Mengalami disaster of war yang diluar dugaan itu, sebagai negara yang mengkalim raja lautan, Inggris benar-benar terpukul. Untuk sementara serangan ke Selat Dardanella menggunakan kapal-kapal perang dihentikan dan akan digantikan serangan besar-besaran lewat darat.
Serangan darat pasukan gabungan Inggris yang dipimpin oleh Jenderal Hamilton rencananya berupa pendaratan ratusan ribu pasukan infanteri di sejumlah lokasi srategis tapi berisiko tinggi.
Pasalnya, medan perang yang akan didarati merupakan medan berbukit-bukit dan bertebing karang curam serta di bagian puncaknya terdapat ratusan sarang senapan musuh.

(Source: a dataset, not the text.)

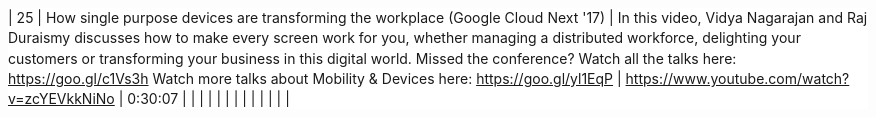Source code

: | 25    | How single purpose devices are transforming the workplace (Google Cloud Next '17)                    | In this video, Vidya Nagarajan and Raj Duraismy discusses how to make every screen work for you, whether managing a distributed workforce, delighting your customers or transforming your business in this digital world.  Missed the conference? Watch all the talks here: https://goo.gl/c1Vs3h Watch more talks about Mobility & Devices here: https://goo.gl/yl1EqP                                                                                                                                                                                                                                                                                                                                                                                                                                                                                                                                                                                                                                                                                                                                                                                                             | https://www.youtube.com/watch?v=zcYEVkkNiNo                                                                       | 0:30:07                                                                                                                                                                                     |                                                                                                                                                                                                                                                                                                                                                                             |                                                                                                                                                                                                                                                                                                                                                                                                   |                                                                                                                                                                                                                 |                                                                                                                                                                                                                         |                                                                                                                                                                                                               |                                                                            |                              |                                                                      |                                                                                                                      |                                                                                                                                                                                                                                                                                                                        |                                             |         |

Puncak-puncak bukit karang tersebut dijaga oleh pasukan Turki dan pasukan Jerman yang telah berpengalaman di medan tempur dan sedang memiliki moril tempur yang tinggi .
Bagi Jenderal Hamilton yang sudah kenyang bertempur di berbagai medan perang, pendaratan pasukan Inggris dan sekutunya di sejumlah pantai yang bertebing curam itu sebenarnya merupakan misi bunuh diri.
Ribuan pasukan Ingris yang sedang mendarat dan bergerak menuju pantai lalu meneruskan serbuannya dengan cara mendaki bukit, cara bertempur seperti itu jelas sangat berbahaya.
Para prajurit yang kurang terlindungi akan menjadi sasaran empuk bagi penembak jitu dan operator senapan mesin pasukan Turki serta Jerman yang posisinya berada di ketinggian.
Tapi Jenderal Hamilton sudah paham betul untuk mengubah misi pendaratan itu bukan merupakan serangan bunuh diri .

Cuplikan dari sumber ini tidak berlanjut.